§ What to work on: Write down each of the records again, exactly and in full.

(Provided records)

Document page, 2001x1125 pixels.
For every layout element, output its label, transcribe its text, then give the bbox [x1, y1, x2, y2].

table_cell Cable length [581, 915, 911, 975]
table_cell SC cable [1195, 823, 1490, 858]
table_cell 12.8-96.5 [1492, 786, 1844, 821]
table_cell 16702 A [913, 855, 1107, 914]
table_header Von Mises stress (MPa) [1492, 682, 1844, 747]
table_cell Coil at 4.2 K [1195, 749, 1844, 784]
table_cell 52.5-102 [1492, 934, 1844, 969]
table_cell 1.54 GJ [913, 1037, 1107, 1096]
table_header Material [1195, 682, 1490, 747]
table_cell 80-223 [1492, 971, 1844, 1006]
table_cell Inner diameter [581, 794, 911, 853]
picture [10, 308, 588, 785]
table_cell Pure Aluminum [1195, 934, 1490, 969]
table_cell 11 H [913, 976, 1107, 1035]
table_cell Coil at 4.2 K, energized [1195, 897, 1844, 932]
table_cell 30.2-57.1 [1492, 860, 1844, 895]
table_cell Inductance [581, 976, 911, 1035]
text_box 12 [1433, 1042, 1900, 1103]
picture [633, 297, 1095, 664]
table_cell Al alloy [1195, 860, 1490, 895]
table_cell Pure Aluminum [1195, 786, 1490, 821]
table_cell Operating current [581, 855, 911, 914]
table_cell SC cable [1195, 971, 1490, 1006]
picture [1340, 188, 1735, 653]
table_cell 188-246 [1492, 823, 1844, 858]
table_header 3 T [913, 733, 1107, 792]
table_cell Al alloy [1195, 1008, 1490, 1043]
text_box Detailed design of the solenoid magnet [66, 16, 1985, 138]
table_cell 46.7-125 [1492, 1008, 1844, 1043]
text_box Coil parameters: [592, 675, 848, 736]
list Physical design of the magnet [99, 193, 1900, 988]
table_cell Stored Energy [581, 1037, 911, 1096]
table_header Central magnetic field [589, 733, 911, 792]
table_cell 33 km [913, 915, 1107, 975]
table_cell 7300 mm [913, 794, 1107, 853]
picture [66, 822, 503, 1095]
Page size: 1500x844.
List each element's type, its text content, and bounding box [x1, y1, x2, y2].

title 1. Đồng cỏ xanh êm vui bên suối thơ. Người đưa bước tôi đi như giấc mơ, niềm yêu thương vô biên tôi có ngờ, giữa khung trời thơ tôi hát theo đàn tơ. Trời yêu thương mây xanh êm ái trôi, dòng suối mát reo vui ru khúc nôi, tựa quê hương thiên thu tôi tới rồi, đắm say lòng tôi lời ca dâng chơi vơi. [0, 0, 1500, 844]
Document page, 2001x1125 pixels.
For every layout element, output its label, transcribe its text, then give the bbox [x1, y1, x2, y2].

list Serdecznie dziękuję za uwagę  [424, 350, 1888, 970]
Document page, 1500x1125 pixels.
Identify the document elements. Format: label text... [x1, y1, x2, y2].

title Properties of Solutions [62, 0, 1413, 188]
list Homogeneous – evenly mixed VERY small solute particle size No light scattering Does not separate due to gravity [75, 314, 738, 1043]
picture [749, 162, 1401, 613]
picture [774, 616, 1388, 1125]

(End Provided records)

§ Response to the exercise:
Document page, 2001x1125 pixels.
For every layout element, output its label, transcribe its text, then give the bbox [x1, y1, x2, y2].

table_cell Cable length [581, 915, 911, 975]
table_cell SC cable [1195, 823, 1490, 858]
table_cell 12.8-96.5 [1492, 786, 1844, 821]
table_cell 16702 A [913, 855, 1107, 914]
table_header Von Mises stress (MPa) [1492, 682, 1844, 747]
table_cell Coil at 4.2 K [1195, 749, 1844, 784]
table_cell 52.5-102 [1492, 934, 1844, 969]
table_cell 1.54 GJ [913, 1037, 1107, 1096]
table_header Material [1195, 682, 1490, 747]
table_cell 80-223 [1492, 971, 1844, 1006]
table_cell Inner diameter [581, 794, 911, 853]
picture [10, 308, 588, 785]
table_cell Pure Aluminum [1195, 934, 1490, 969]
table_cell 11 H [913, 976, 1107, 1035]
table_cell Coil at 4.2 K, energized [1195, 897, 1844, 932]
table_cell 30.2-57.1 [1492, 860, 1844, 895]
table_cell Inductance [581, 976, 911, 1035]
text_box 12 [1433, 1042, 1900, 1103]
picture [633, 297, 1095, 664]
table_cell Al alloy [1195, 860, 1490, 895]
table_cell Pure Aluminum [1195, 786, 1490, 821]
table_cell Operating current [581, 855, 911, 914]
table_cell SC cable [1195, 971, 1490, 1006]
picture [1340, 188, 1735, 653]
table_cell 188-246 [1492, 823, 1844, 858]
table_header 3 T [913, 733, 1107, 792]
table_cell Al alloy [1195, 1008, 1490, 1043]
text_box Detailed design of the solenoid magnet [66, 16, 1985, 138]
table_cell 46.7-125 [1492, 1008, 1844, 1043]
text_box Coil parameters: [592, 675, 848, 736]
list Physical design of the magnet [99, 193, 1900, 988]
table_cell Stored Energy [581, 1037, 911, 1096]
table_header Central magnetic field [589, 733, 911, 792]
table_cell 33 km [913, 915, 1107, 975]
table_cell 7300 mm [913, 794, 1107, 853]
picture [66, 822, 503, 1095]
Page size: 1500x844.
List each element's type, its text content, and bounding box [x1, y1, x2, y2].

title 1. Đồng cỏ xanh êm vui bên suối thơ. Người đưa bước tôi đi như giấc mơ, niềm yêu thương vô biên tôi có ngờ, giữa khung trời thơ tôi hát theo đàn tơ. Trời yêu thương mây xanh êm ái trôi, dòng suối mát reo vui ru khúc nôi, tựa quê hương thiên thu tôi tới rồi, đắm say lòng tôi lời ca dâng chơi vơi. [0, 0, 1500, 844]
Document page, 2001x1125 pixels.
For every layout element, output its label, transcribe its text, then give the bbox [x1, y1, x2, y2].

list Serdecznie dziękuję za uwagę  [424, 350, 1888, 970]
Document page, 1500x1125 pixels.
Identify the document elements. Format: label text... [x1, y1, x2, y2].

title Properties of Solutions [62, 0, 1413, 188]
list Homogeneous – evenly mixed VERY small solute particle size No light scattering Does not separate due to gravity [75, 314, 738, 1043]
picture [749, 162, 1401, 613]
picture [774, 616, 1388, 1125]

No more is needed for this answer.